- **YOUR INSTRUCTIONS**
Work through the entries below and report how many lines include "that". The number alone is the answer.

++++++

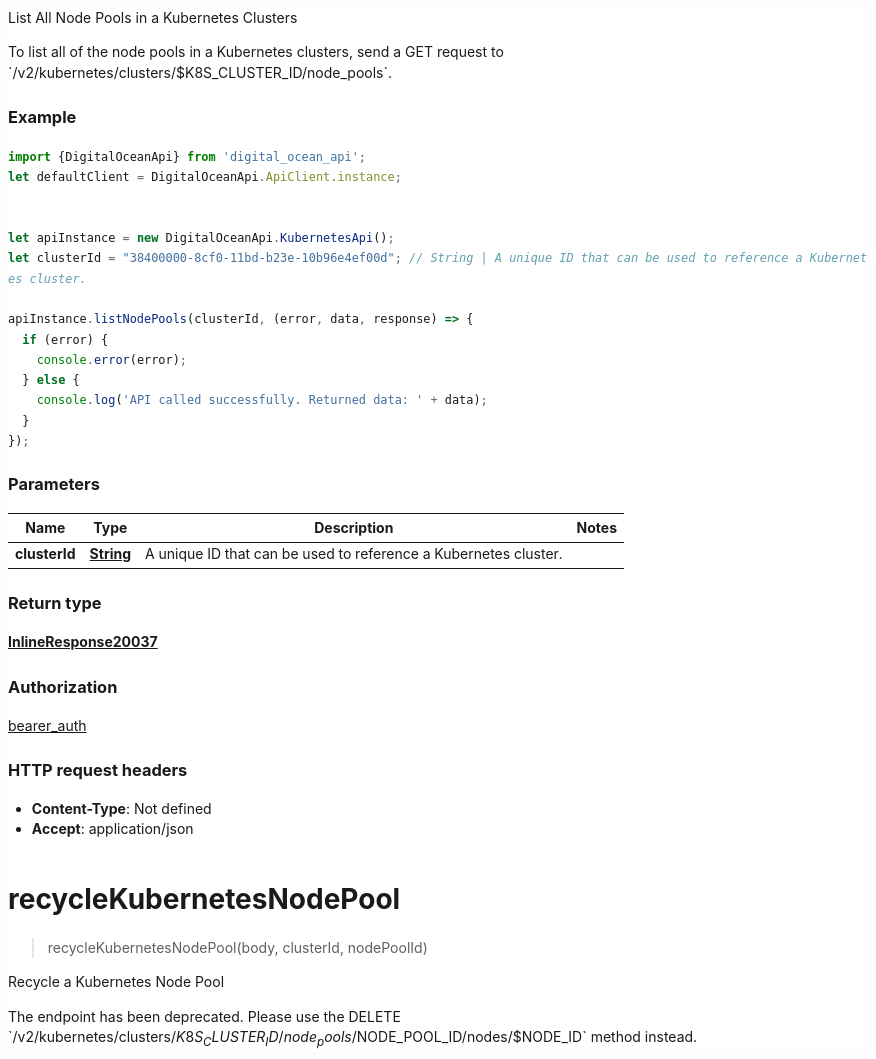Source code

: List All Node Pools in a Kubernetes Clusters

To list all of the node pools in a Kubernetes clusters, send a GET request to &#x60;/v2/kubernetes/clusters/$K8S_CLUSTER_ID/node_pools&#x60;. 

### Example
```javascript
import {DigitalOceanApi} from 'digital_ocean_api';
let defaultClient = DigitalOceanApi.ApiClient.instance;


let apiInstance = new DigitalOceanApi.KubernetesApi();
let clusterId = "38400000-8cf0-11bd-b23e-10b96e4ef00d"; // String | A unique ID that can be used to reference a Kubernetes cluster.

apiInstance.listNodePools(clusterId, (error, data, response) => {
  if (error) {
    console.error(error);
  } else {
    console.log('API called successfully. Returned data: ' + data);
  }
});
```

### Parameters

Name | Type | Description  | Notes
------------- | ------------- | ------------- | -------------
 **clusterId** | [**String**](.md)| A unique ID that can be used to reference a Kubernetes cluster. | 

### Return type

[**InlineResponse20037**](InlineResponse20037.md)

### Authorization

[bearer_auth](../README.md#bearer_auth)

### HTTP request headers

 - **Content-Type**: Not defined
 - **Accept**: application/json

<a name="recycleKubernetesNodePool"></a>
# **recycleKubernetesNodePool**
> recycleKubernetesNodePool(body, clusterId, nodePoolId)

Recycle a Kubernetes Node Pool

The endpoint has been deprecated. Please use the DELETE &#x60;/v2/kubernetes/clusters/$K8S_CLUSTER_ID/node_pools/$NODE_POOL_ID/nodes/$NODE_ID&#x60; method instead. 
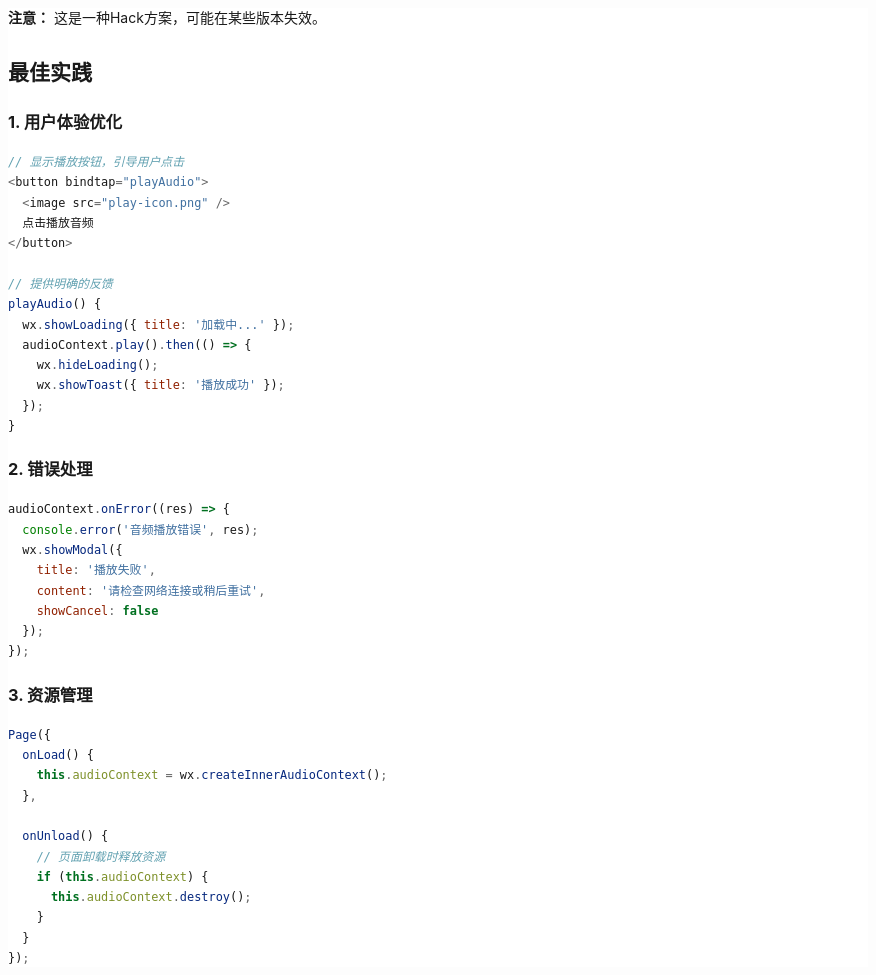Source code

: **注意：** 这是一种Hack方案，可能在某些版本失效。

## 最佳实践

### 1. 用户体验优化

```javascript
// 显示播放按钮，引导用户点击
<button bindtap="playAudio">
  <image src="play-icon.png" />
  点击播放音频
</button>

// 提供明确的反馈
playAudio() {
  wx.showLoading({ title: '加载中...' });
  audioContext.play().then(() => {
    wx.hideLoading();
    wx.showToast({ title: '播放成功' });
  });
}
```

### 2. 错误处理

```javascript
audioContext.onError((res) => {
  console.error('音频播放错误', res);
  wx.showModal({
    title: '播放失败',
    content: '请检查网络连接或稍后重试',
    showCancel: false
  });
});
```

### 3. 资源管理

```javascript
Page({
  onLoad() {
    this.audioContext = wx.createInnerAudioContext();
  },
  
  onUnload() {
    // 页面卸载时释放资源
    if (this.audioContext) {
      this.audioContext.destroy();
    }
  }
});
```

++++++

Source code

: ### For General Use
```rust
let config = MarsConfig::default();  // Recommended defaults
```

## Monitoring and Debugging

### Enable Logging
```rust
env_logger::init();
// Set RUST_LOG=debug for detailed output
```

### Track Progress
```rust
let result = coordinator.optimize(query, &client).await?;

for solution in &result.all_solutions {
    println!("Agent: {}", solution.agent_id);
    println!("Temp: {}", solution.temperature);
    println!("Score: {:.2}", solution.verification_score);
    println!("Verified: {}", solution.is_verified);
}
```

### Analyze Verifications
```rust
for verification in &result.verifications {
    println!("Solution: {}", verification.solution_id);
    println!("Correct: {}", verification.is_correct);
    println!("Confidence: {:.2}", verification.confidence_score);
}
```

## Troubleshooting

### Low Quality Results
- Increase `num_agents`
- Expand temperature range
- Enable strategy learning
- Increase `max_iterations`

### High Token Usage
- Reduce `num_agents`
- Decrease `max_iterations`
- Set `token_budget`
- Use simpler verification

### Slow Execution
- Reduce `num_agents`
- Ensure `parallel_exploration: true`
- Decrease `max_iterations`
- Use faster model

++++++

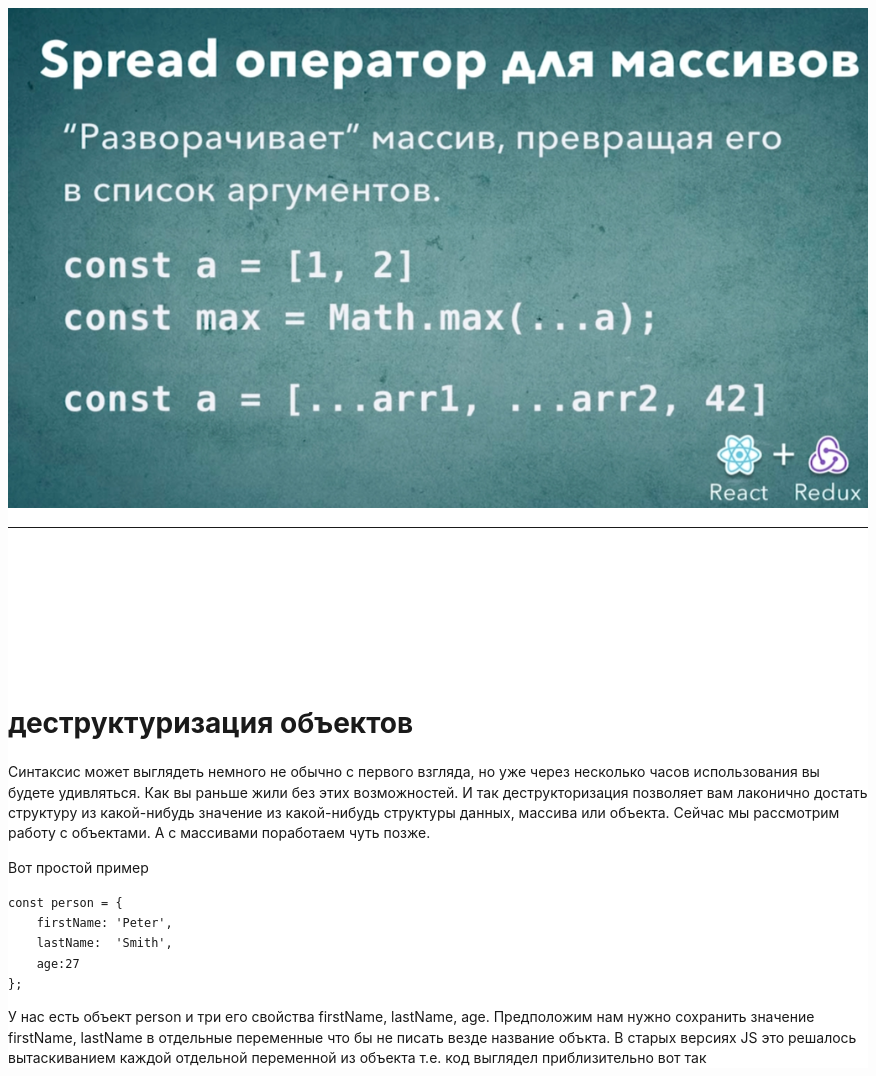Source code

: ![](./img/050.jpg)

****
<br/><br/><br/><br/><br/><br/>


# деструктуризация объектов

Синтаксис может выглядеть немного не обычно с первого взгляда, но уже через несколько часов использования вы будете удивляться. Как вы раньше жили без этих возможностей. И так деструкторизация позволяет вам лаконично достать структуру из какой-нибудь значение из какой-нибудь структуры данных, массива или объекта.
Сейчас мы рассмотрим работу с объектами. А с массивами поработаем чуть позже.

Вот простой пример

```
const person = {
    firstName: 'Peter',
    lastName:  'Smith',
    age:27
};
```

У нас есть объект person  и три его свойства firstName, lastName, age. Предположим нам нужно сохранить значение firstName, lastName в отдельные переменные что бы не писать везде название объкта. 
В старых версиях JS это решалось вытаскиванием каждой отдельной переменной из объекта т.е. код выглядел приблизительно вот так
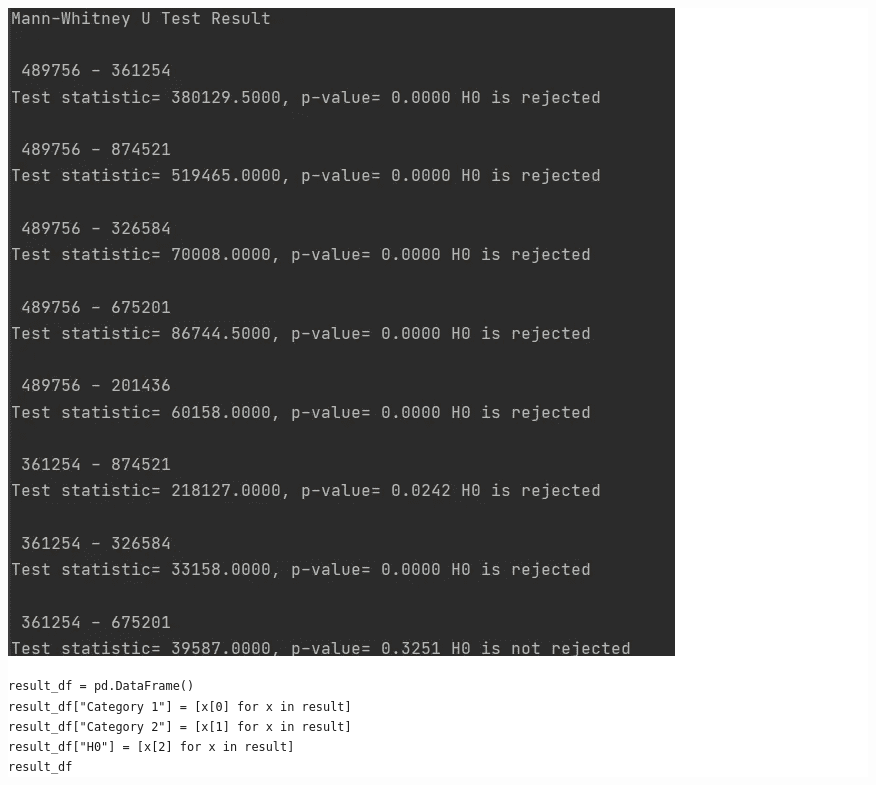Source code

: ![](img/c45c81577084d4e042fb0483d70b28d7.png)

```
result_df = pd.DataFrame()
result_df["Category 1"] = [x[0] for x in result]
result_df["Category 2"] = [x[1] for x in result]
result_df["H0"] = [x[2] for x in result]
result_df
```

++++++

- **COMPLETED TASK**
2